A number of recent publications by the Global Initiative Against Transnational Organised Crime ( the Global Initiative), Interpol and the Counter Extremism Project  emphasise that it is the limited enforcement capacities of states which allow illicit trade to thrive. Where enforcement capacity is improved, as has happened in in various ways in both Kenya and Tanzania, the trade simply shifts elsewhere, often making use of smaller harbours, beach landings or insecure airports. In recent years it seems that more effective security surveillance off Zanzibar led to a shift in the trafficking route for Afghan heroin to northern Mozambique.

Of course, illicit trade is anything but a uniquely African phenomenon. The United States (US) -  Helsinki Commission (an initiative of the US Congress) heard in 2017 how 40 percent of cigarettes sold in Marseilles are illicit and that France could be regarded as the ‘contraband capital of Europe’.  Developing countries which are still in the process of constructing state capacity, face particular challenges.  Illicit trade is part of a vicious circle in which the state-building project is undermined through diversion of resources while the range of challenges facing governments grows in proportion.

The link has been drawn between illicit trade and political terror. Former British diplomat Sir Ivor Roberts explicitly draws a link between illicit trade, limited enforcement capacities and political instability. Informal governance and weak enforcement in countries like Somalia, the Central African Republic (CAR) and the Democratic Republic of Congo (DRC), as well as Mozambique’s northern Cabo Delgado province, increases the vulnerability of the entire 3 000-kilometre Indian Ocean coastline.  ‘There is little point in bolting the front door while your neighbour leaves the back door hanging off the hinge’, he writes.

Roberts argues that there is a decisive link between political extremism and illicit trade. Extremist groups including Al Shabaab in East Africa, Janajaweed in Sudan, the Lord’s Resistance Army in northern Uganda and Ahlu Sunnana Wal Jamaah (ASWJ) in Cabo Delgado and southern Tanzania are all known to have benefitted from some type of illicit trade or smuggling.

But these links are not necessarily as clear as they might seem at first glance. The Global Initiative expected to find that the ASWJ insurgents in Cabo Delgado competing for heroin trafficking routes in the region. To the contrary, they found the insurgency had displaced drug smuggling further south in Mozambique.  The Global Initiative argues that far from being funded by the illicit heroin trade, the ASWJ insurgency can be interpreted as a response, on the part of the excluded, to the monopolization of revenue streams by ‘a narrow political and military elite‘, associated with the ruling Frelimo party.

The dynamics which affect the drug trade in Cabo Delgado are clearly in a state of flux. Much more is trafficked than the heroin that has been so prominently in the news recently. Methamphetamine precursor chemicals, also originating in Afghanistan, are reported to have made up half of illicit shipments in 2021. There is evidence that Latin American drug cartels have been routing cocaine through Mozambique facilitated by the increase in container traffic as a result of the 2015 trade agreement between that country and Brazil in 2015.
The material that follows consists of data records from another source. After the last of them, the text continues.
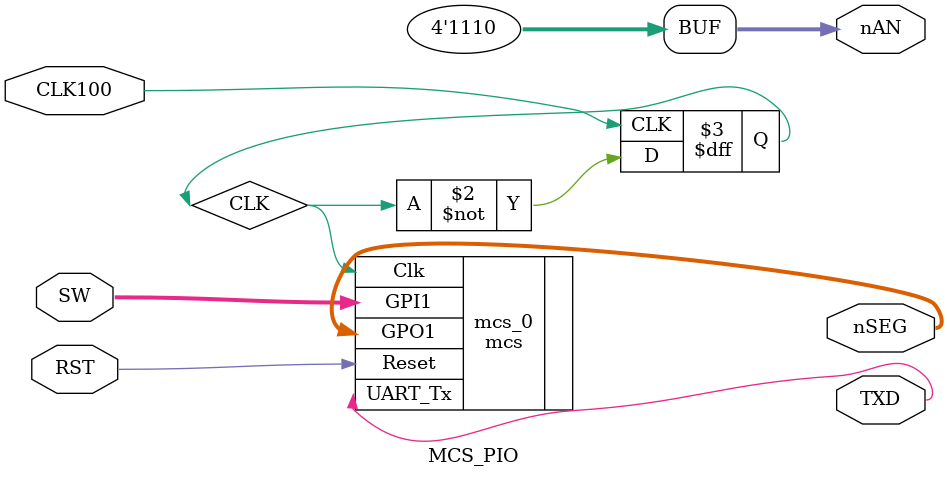
<source format=v>
/* MicroBlaze MCSVXeÌÅãÊKw                */
/* Copyright(C) 2013 Cobac.Net, All rights reserved. */

module MCS_PIO(
    input           CLK100, RST,
    input   [3:0]   SW,
    output  [7:0]   nSEG,
    output  [3:0]   nAN,
    output          TXD
);

assign nAN = 4'b1110;

/* CLK(50MHz)Ìì¬ */
reg CLK;

always @( posedge CLK100 ) begin
    CLK <= ~CLK;
end

mcs mcs_0 (
    .Clk    (CLK),
    .Reset  (RST),
    .GPO1   (nSEG),
    .GPI1   (SW),
    .UART_Tx(TXD)
);

endmodule

</source>
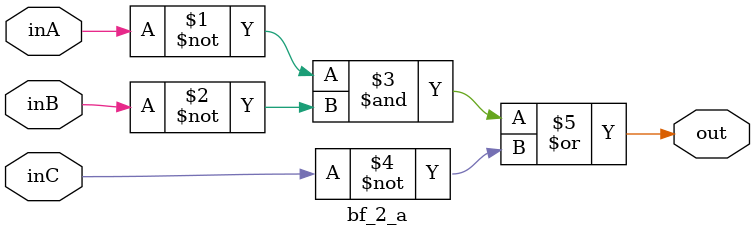
<source format=v>
`timescale 1ns / 1ps

module bf_2_a(inA, inB, inC, out);

input inA, inB, inC;
output out;

assign out = (~inA & ~inB) | (~inC);

endmodule

</source>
Illicit trade is a product of underdevelopment and development dynamics working in tandem. Better infrastructure and larger volumes of trade open up more opportunities for smuggling which has effects that undermine development.  At present, the states of Eastern and Southern Africa are being ‘picked apart’, to use Roberts’ expression. But as the burgeoning literature indicates, awareness of the problem has grown and it is to be hoped that this will drive the comprehensive solutions needed.

By David Christianson

David Christianson is a consultant. He has previously been a political scientist, NGO researcher and development banker. He entered business journalism in 1997 and was Diageo African Business Writer of the Year in 2006.